— PROBLEM TO WORK ON —
Please set out the record lines below as a Markdown table with the columns "Row" and "Line," one line per row and blank lines omitted. Begin at the line that contains "scientific name: Anas platyrhynchos" and continue through the end of the records.

— RECORDS FOR PROCESSING —

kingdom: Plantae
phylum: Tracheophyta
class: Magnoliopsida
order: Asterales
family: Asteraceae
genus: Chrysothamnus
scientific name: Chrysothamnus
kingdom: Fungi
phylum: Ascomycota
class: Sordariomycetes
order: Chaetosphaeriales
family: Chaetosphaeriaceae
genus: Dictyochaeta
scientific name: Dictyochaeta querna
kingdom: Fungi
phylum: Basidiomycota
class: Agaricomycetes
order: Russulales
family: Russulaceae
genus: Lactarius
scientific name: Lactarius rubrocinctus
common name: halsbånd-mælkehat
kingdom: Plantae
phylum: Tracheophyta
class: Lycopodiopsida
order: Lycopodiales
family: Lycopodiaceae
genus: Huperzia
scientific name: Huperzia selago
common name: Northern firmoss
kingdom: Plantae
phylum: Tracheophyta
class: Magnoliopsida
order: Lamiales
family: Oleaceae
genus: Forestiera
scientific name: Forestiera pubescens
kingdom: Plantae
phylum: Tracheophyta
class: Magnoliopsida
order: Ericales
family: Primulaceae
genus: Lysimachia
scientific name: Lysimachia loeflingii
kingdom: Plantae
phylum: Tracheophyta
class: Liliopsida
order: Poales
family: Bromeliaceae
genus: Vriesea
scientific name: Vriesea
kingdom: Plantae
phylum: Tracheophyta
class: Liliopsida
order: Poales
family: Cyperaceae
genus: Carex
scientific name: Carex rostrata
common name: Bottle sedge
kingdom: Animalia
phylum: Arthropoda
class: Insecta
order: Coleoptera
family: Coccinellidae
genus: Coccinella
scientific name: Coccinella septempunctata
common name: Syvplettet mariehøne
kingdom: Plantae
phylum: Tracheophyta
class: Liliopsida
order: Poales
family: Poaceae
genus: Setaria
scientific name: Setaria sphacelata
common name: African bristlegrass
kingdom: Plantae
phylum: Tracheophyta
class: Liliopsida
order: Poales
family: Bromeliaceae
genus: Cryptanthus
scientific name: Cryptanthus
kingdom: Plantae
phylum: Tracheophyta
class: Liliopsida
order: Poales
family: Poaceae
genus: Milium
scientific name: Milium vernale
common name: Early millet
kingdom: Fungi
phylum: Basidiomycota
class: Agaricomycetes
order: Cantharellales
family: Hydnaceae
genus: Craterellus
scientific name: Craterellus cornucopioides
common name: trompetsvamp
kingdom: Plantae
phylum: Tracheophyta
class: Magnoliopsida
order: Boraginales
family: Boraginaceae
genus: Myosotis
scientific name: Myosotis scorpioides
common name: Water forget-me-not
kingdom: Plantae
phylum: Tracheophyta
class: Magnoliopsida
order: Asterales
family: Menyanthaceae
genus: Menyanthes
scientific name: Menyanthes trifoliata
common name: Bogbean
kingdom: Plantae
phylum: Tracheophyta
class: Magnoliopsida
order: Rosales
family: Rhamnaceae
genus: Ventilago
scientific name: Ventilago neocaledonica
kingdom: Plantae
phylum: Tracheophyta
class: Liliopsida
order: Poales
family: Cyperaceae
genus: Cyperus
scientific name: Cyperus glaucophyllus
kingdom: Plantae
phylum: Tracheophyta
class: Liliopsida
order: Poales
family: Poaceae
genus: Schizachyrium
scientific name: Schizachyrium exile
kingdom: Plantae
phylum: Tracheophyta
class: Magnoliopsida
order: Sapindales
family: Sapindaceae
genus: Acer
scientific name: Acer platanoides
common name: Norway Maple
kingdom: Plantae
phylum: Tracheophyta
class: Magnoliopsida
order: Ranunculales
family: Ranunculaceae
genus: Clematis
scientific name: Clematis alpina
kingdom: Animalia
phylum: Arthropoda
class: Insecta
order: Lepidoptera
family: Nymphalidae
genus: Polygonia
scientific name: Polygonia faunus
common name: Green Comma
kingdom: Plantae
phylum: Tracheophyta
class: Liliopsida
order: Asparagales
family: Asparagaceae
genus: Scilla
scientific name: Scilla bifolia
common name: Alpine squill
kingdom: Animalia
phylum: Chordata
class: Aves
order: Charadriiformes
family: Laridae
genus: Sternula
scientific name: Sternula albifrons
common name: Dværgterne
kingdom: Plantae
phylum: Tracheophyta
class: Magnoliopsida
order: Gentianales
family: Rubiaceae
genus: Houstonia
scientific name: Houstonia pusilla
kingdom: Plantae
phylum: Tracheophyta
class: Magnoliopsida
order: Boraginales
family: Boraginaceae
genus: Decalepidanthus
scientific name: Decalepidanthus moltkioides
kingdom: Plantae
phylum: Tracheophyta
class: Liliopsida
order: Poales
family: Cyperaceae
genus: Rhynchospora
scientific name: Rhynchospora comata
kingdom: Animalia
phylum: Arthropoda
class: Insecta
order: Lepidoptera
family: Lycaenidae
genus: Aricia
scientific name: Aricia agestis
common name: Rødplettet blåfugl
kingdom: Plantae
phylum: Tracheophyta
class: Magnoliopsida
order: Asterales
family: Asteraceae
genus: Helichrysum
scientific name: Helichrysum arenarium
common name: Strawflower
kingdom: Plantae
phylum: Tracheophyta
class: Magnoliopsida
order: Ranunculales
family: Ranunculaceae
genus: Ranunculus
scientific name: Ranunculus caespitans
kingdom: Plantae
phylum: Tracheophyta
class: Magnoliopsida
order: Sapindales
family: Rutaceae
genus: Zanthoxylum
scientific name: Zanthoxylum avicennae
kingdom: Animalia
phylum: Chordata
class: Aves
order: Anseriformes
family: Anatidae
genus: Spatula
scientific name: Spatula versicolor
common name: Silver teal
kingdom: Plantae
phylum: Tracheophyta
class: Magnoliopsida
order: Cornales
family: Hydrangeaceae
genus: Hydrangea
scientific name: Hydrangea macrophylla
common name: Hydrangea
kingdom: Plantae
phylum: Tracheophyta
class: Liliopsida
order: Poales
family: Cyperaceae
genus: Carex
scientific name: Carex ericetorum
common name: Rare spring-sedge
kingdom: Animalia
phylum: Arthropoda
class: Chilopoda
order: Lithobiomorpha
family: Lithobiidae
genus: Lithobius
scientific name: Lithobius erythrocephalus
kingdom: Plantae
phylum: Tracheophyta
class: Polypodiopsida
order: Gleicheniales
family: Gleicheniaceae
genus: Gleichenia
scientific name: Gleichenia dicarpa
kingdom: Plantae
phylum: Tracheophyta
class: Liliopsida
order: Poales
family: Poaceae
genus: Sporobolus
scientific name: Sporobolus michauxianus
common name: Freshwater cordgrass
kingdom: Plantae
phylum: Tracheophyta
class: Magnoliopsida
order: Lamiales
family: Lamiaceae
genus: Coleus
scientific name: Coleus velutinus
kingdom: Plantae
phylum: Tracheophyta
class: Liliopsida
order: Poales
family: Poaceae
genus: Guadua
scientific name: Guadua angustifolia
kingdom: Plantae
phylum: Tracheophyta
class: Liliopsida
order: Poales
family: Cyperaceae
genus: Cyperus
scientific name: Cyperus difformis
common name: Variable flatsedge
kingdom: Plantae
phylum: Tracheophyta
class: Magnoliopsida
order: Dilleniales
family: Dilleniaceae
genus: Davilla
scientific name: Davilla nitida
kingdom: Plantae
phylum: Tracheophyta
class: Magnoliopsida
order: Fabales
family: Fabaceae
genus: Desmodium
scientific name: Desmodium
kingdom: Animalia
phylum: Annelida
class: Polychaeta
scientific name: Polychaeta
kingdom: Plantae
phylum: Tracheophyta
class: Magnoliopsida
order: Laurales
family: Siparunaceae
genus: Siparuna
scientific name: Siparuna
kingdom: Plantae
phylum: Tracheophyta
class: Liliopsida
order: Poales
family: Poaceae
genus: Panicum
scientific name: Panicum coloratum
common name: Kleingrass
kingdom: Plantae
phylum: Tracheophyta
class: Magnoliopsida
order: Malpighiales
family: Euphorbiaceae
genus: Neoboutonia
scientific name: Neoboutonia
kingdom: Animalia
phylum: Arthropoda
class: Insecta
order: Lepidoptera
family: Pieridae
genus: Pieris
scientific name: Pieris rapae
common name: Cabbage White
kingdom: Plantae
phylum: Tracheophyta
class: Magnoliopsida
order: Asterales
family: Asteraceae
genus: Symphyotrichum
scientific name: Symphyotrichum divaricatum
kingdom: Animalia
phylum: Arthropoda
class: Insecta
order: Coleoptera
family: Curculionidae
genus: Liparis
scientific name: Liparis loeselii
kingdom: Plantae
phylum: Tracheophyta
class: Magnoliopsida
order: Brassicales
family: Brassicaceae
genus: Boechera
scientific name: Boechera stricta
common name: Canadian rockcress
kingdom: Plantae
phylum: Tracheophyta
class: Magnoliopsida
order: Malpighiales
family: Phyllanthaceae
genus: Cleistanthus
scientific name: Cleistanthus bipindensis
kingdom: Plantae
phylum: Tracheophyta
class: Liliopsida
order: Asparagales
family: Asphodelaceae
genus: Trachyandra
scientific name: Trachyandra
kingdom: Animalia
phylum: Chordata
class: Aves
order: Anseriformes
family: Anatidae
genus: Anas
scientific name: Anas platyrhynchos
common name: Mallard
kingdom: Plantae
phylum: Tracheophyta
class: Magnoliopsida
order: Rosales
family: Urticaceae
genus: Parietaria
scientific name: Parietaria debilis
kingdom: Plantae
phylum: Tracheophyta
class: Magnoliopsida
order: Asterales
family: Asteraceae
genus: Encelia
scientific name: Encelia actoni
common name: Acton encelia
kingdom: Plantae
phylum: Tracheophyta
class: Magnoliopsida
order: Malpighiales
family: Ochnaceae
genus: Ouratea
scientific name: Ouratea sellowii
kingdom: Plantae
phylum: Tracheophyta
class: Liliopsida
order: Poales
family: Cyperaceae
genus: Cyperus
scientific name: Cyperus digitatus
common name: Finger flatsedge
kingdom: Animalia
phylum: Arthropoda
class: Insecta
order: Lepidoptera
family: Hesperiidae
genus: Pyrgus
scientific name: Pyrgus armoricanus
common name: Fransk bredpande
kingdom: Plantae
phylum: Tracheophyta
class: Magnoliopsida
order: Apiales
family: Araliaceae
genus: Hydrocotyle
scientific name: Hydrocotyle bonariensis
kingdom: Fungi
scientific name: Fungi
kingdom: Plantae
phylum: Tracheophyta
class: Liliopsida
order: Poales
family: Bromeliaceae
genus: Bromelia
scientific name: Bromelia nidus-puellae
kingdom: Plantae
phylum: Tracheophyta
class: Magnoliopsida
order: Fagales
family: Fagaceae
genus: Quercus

— EXERCISE RESPONSE —
| Row | Line |
|---|---|
| 1 | scientific name: Anas platyrhynchos |
| 2 | common name: Mallard |
| 3 | kingdom: Plantae |
| 4 | phylum: Tracheophyta |
| 5 | class: Magnoliopsida |
| 6 | order: Rosales |
| 7 | family: Urticaceae |
| 8 | genus: Parietaria |
| 9 | scientific name: Parietaria debilis |
| 10 | kingdom: Plantae |
| 11 | phylum: Tracheophyta |
| 12 | class: Magnoliopsida |
| 13 | order: Asterales |
| 14 | family: Asteraceae |
| 15 | genus: Encelia |
| 16 | scientific name: Encelia actoni |
| 17 | common name: Acton encelia |
| 18 | kingdom: Plantae |
| 19 | phylum: Tracheophyta |
| 20 | class: Magnoliopsida |
| 21 | order: Malpighiales |
| 22 | family: Ochnaceae |
| 23 | genus: Ouratea |
| 24 | scientific name: Ouratea sellowii |
| 25 | kingdom: Plantae |
| 26 | phylum: Tracheophyta |
| 27 | class: Liliopsida |
| 28 | order: Poales |
| 29 | family: Cyperaceae |
| 30 | genus: Cyperus |
| 31 | scientific name: Cyperus digitatus |
| 32 | common name: Finger flatsedge |
| 33 | kingdom: Animalia |
| 34 | phylum: Arthropoda |
| 35 | class: Insecta |
| 36 | order: Lepidoptera |
| 37 | family: Hesperiidae |
| 38 | genus: Pyrgus |
| 39 | scientific name: Pyrgus armoricanus |
| 40 | common name: Fransk bredpande |
| 41 | kingdom: Plantae |
| 42 | phylum: Tracheophyta |
| 43 | class: Magnoliopsida |
| 44 | order: Apiales |
| 45 | family: Araliaceae |
| 46 | genus: Hydrocotyle |
| 47 | scientific name: Hydrocotyle bonariensis |
| 48 | kingdom: Fungi |
| 49 | scientific name: Fungi |
| 50 | kingdom: Plantae |
| 51 | phylum: Tracheophyta |
| 52 | class: Liliopsida |
| 53 | order: Poales |
| 54 | family: Bromeliaceae |
| 55 | genus: Bromelia |
| 56 | scientific name: Bromelia nidus-puellae |
| 57 | kingdom: Plantae |
| 58 | phylum: Tracheophyta |
| 59 | class: Magnoliopsida |
| 60 | order: Fagales |
| 61 | family: Fagaceae |
| 62 | genus: Quercus |